GIVEN PASSAGE:
/---

Don’t “Slutwalk” this Saturday

Labour Party

This Saturday the “Slutwalk” phenomenon that began in Toronto comes to London. As this is my constituency I thought it timely to impart my feelings on the subject. As a protest movement, it is one that has divided feminists (in that way not unlike many other feminist protest movements) and I have to say that in this instance I have to come down on the side of those feminists who don’t think that “Slutwalking”  is the best approach to this issue.

As a feminist who has been active for many years in the realm of women’s rights, it is of course heartening to see younger generations continue the struggle. I also believe that the initial spark for this protest movement is grounded in very real issues. I have, in a previous blog, discussed my views around how rape and rape victims are treated within our society – overwhemingly as at least partially responsible for the abuse they suffered. This despicable situation is one that absolutely must change and we as women should fight to ensure society recognises this injustice, but I’m not sure stripping off is exactly the right way to do it.

Of course women should absolutely have the right to wear what they want and no matter what a woman wears she is never ever asking to be raped. However, you have to question why many women feel obliged to dress this way to begin with.

\---

WHAT TO WORK ON:
A) Condense the paragraph of the blog post that begins "As a feminist who has been active" into a shorter version that keeps its main points.
B) According to the blog post, in which city did the "Slutwalk" phenomenon begin?
C) Reproduce the part of the blog post starting with "As a feminist" and going on through "way to do it.".

DATASET RECORDS:
/---

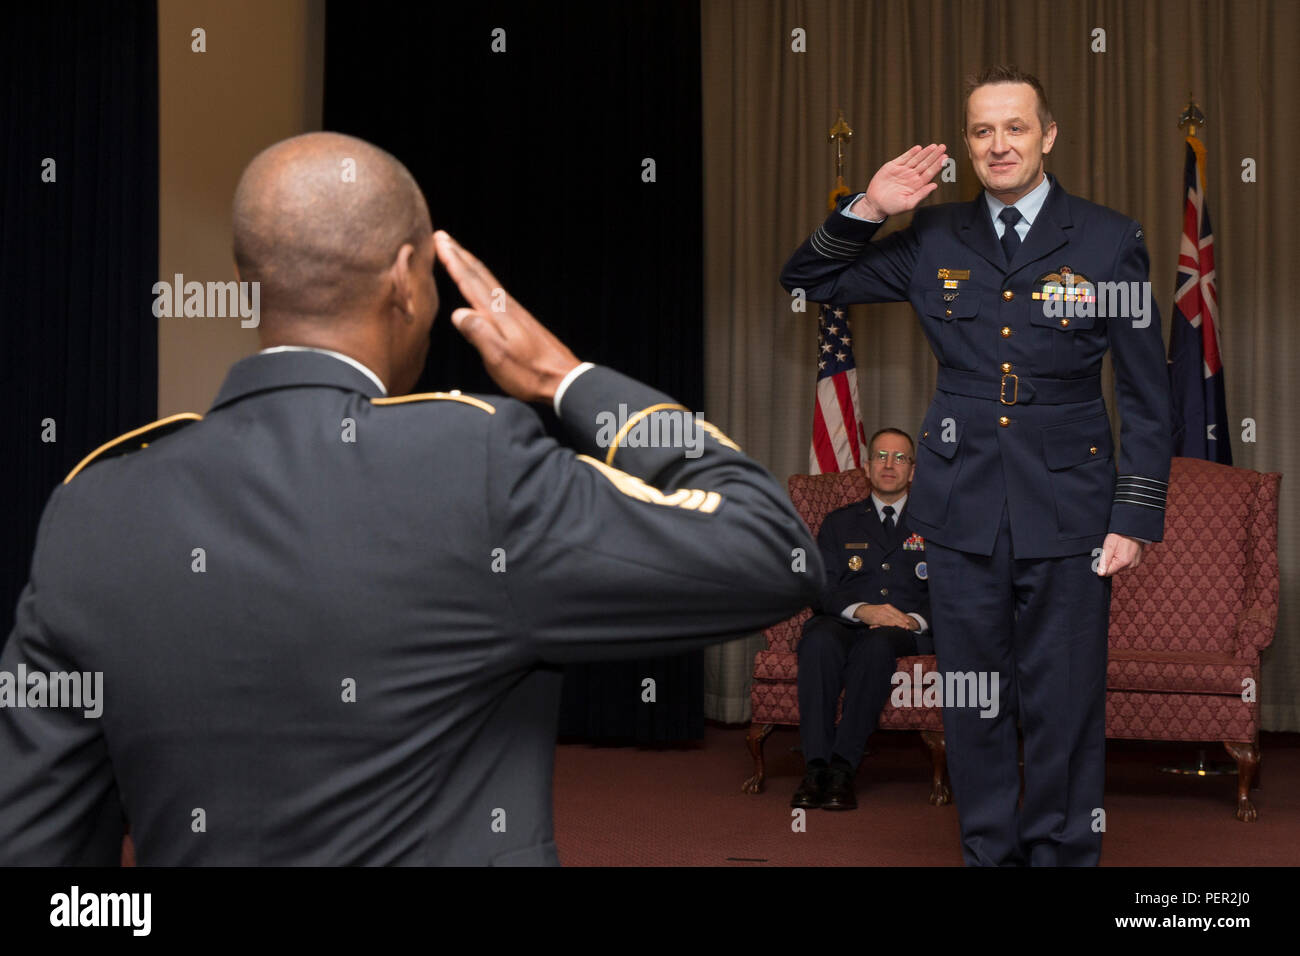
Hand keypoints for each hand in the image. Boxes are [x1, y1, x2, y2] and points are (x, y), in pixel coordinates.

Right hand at [433, 230, 580, 403]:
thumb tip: (457, 312)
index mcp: (498, 314)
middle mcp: (506, 307)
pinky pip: (495, 292)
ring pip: (488, 281)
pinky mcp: (521, 321)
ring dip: (470, 264)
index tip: (439, 240)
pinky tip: (481, 285)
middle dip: (459, 254)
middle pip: (479, 274)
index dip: (453, 260)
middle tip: (443, 236)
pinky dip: (482, 281)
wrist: (563, 380)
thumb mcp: (498, 358)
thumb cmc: (530, 374)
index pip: (470, 281)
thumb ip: (478, 334)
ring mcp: (515, 312)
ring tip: (458, 253)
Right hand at [852, 144, 947, 220]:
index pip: (930, 173)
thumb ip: (921, 195)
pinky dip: (911, 153)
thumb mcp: (908, 204)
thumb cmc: (892, 207)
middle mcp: (911, 177)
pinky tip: (918, 148)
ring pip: (916, 159)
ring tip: (934, 146)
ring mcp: (902, 171)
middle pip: (925, 164)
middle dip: (934, 156)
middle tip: (943, 147)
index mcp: (916, 185)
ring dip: (925, 152)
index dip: (937, 165)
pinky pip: (904, 158)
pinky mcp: (892, 167)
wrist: (875, 204)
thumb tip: (935, 185)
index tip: (945, 158)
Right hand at [855, 603, 913, 628]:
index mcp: (887, 607)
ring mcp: (881, 613)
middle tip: (908, 626)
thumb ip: (889, 614)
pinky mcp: (876, 618)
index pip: (897, 612)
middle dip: (902, 621)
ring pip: (892, 619)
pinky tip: (894, 625)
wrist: (862, 610)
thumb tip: (896, 620)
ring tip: (904, 627)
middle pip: (896, 616)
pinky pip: (884, 621)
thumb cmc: (872, 611)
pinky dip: (890, 624)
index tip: (908, 621)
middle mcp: (885, 609)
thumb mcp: (882, 609)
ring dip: (898, 623)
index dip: (903, 617)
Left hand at [1096, 533, 1142, 575]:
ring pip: (1119, 567)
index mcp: (1123, 562)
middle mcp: (1130, 565)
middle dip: (1109, 561)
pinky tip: (1122, 550)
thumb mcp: (1109, 545)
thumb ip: (1104, 560)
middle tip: (1111, 550)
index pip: (1107, 572)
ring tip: (1117, 548)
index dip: (1102, 565)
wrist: (1133, 528)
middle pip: (1113, 570)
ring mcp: (1134, 564)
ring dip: (1116, 560)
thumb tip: (1100, 574)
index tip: (1103, 555)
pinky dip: (1121, 558)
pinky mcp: (1136, 561)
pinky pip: (1125, 564)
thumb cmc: (1120, 535)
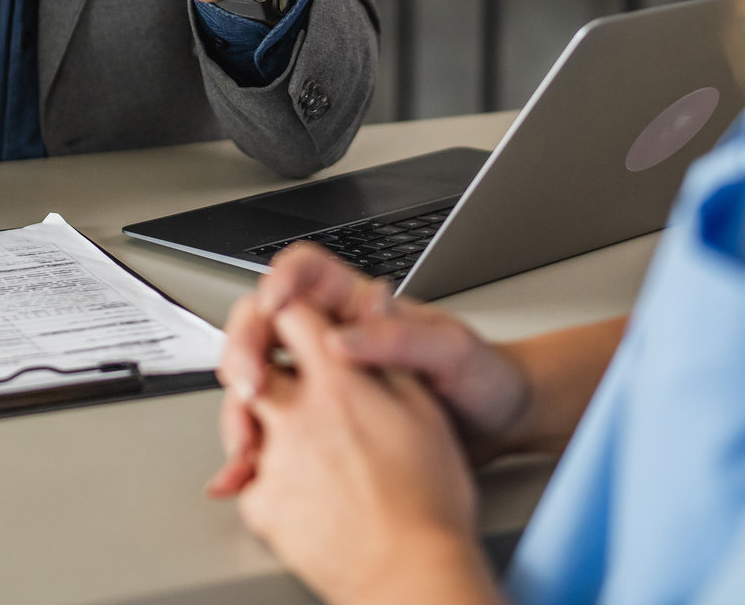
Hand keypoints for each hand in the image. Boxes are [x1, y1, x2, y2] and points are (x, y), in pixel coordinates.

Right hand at [209, 243, 531, 499]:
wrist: (502, 430)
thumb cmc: (485, 378)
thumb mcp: (451, 350)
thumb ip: (399, 339)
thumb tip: (342, 338)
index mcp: (362, 307)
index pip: (306, 272)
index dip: (282, 280)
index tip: (273, 307)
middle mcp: (338, 338)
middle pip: (267, 322)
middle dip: (245, 347)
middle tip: (249, 384)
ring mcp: (329, 383)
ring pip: (264, 376)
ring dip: (242, 404)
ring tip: (246, 439)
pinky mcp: (327, 425)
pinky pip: (279, 427)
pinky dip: (257, 451)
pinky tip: (248, 472)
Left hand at [235, 301, 497, 604]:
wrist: (413, 576)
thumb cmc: (429, 500)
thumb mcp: (422, 406)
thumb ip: (388, 346)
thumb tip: (375, 296)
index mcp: (338, 380)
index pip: (293, 314)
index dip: (290, 308)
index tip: (292, 318)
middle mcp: (298, 414)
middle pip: (253, 363)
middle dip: (258, 361)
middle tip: (272, 372)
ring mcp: (276, 461)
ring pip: (247, 418)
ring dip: (260, 417)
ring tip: (294, 435)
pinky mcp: (264, 506)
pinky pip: (250, 474)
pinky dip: (265, 472)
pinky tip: (297, 480)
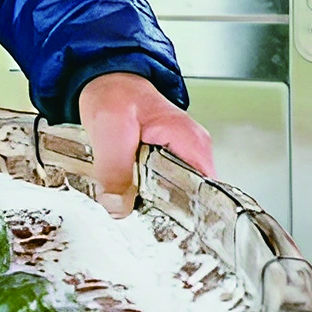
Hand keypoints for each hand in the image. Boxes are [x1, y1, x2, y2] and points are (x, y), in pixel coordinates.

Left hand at [76, 72, 212, 219]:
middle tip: (142, 225)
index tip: (170, 231)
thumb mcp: (111, 129)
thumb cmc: (115, 93)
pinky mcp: (162, 161)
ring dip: (151, 206)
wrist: (105, 79)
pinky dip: (142, 194)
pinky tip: (126, 199)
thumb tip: (116, 206)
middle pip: (190, 199)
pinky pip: (159, 186)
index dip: (191, 216)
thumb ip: (114, 169)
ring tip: (131, 213)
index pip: (207, 192)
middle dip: (166, 216)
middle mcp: (191, 152)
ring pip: (172, 195)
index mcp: (191, 143)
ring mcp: (178, 156)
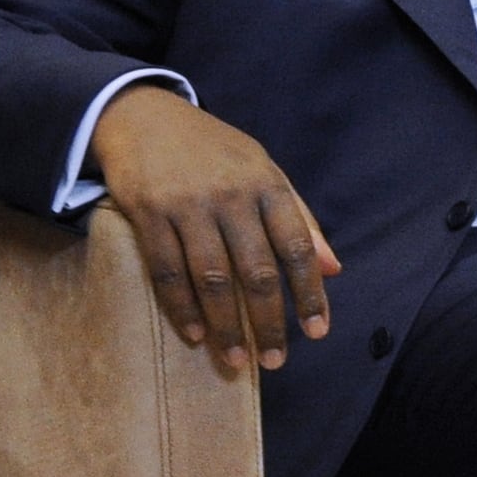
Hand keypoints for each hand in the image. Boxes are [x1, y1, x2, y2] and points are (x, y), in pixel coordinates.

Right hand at [88, 86, 338, 369]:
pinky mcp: (148, 212)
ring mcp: (187, 204)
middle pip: (256, 271)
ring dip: (225, 325)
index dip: (309, 292)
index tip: (317, 332)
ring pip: (211, 277)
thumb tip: (334, 270)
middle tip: (276, 361)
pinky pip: (166, 270)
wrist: (143, 115)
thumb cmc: (214, 152)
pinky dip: (181, 308)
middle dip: (269, 322)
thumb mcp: (264, 172)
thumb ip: (300, 220)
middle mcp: (231, 195)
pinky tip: (194, 334)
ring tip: (235, 360)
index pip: (297, 246)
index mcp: (268, 185)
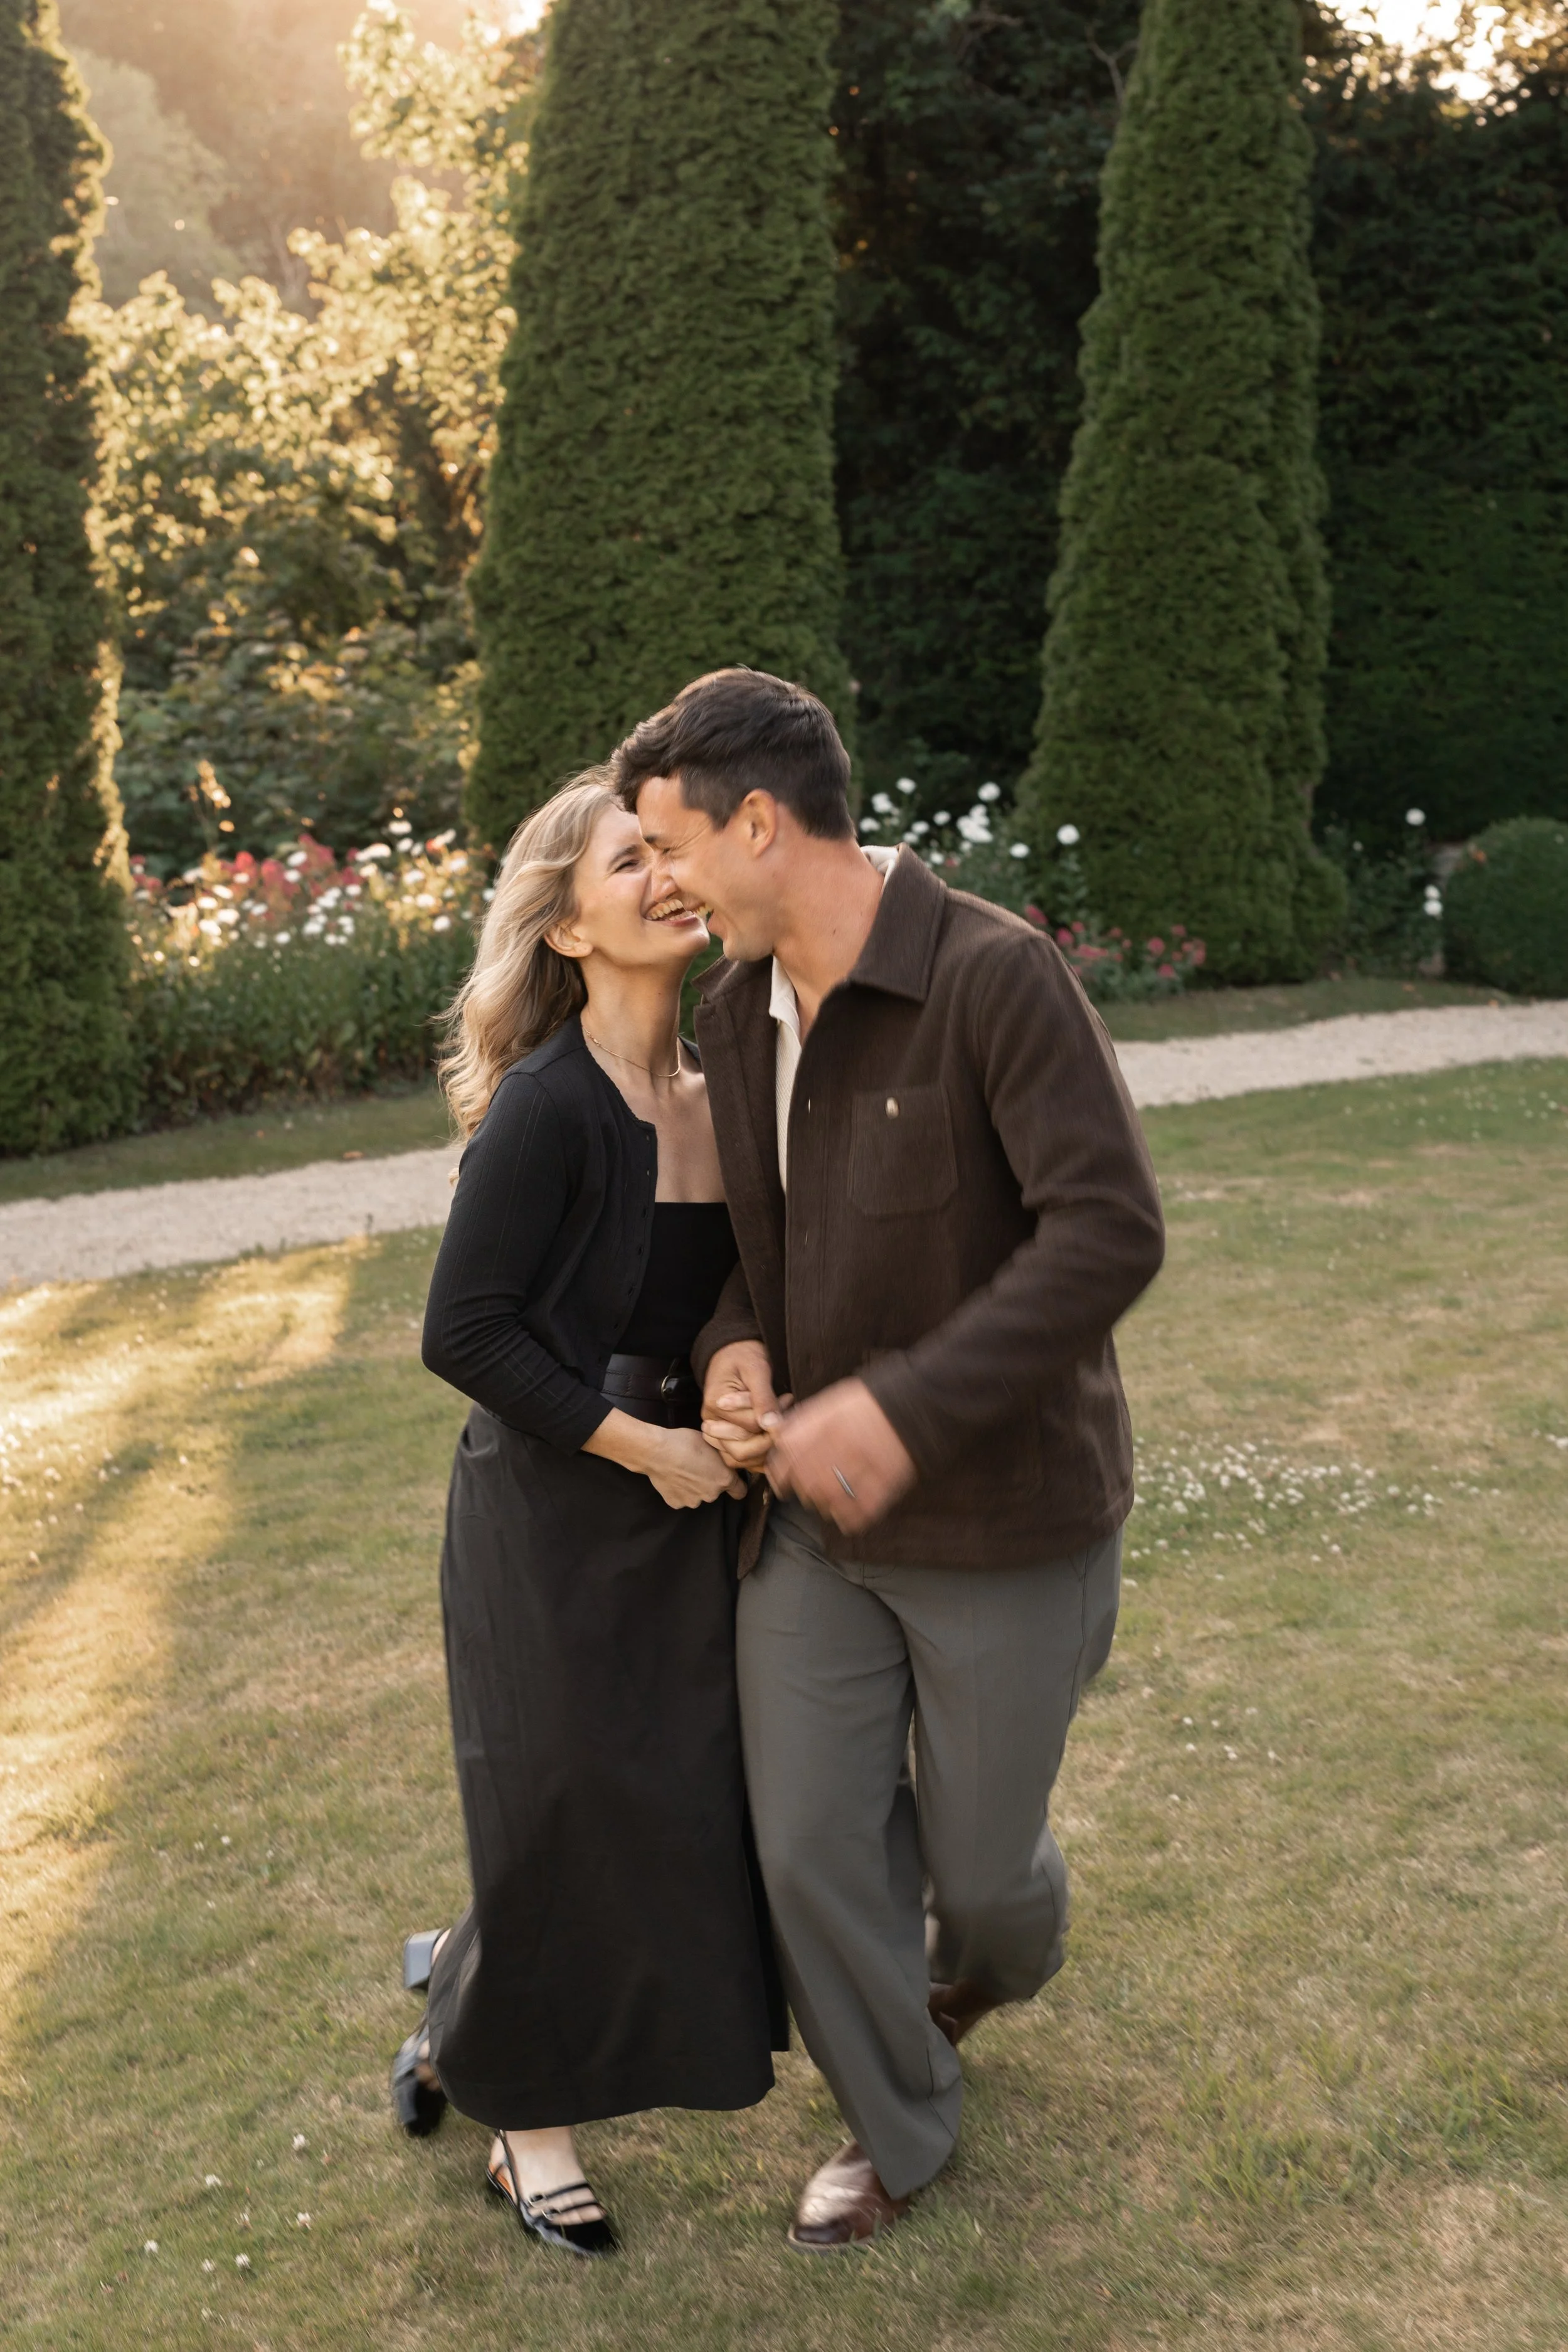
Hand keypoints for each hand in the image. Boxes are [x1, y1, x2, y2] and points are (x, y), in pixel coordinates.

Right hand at [582, 1406, 743, 1505]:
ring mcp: (693, 1502)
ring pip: (698, 1495)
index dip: (737, 1485)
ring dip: (694, 1487)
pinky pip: (681, 1498)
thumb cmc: (685, 1442)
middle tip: (698, 1466)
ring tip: (683, 1470)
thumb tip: (726, 1460)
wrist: (657, 1451)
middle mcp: (711, 1495)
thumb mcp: (711, 1443)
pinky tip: (673, 1477)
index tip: (731, 1479)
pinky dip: (679, 1491)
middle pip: (715, 1491)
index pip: (740, 1491)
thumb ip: (722, 1457)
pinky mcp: (676, 1503)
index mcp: (724, 1479)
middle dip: (710, 1481)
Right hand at [701, 1340, 791, 1471]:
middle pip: (740, 1450)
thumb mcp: (756, 1369)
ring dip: (765, 1447)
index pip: (749, 1427)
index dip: (772, 1418)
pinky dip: (759, 1455)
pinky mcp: (725, 1436)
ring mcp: (717, 1431)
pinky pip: (740, 1458)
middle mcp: (711, 1421)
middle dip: (769, 1438)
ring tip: (779, 1422)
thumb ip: (763, 1397)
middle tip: (786, 1414)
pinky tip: (773, 1438)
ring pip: (740, 1458)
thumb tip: (771, 1425)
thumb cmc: (744, 1355)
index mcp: (715, 1404)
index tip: (788, 1399)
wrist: (733, 1351)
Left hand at [766, 1379, 916, 1534]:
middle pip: (805, 1485)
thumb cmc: (868, 1404)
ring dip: (826, 1504)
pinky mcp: (883, 1487)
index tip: (783, 1482)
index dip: (780, 1475)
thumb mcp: (830, 1402)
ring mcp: (861, 1469)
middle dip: (805, 1490)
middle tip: (814, 1487)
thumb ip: (802, 1421)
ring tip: (833, 1498)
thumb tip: (775, 1430)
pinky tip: (852, 1510)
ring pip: (827, 1502)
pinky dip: (851, 1518)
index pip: (785, 1461)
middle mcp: (836, 1448)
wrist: (913, 1405)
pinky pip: (857, 1515)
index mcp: (821, 1427)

\---

ANSWERS IN ORDER:
A) The writer, a longtime women's rights activist, is glad to see younger generations carry on the struggle and believes the protest began over real issues. Society overwhelmingly treats rape victims as at least partly responsible for their abuse. This must change, and women should fight to make society recognize the injustice, but the writer doubts that stripping off is the right way to do it.

B) Toronto.

C)
As a feminist who has been active for many years in the realm of women’s rights, it is of course heartening to see younger generations continue the struggle. I also believe that the initial spark for this protest movement is grounded in very real issues. I have, in a previous blog, discussed my views around how rape and rape victims are treated within our society – overwhemingly as at least partially responsible for the abuse they suffered. This despicable situation is one that absolutely must change and we as women should fight to ensure society recognises this injustice, but I’m not sure stripping off is exactly the right way to do it.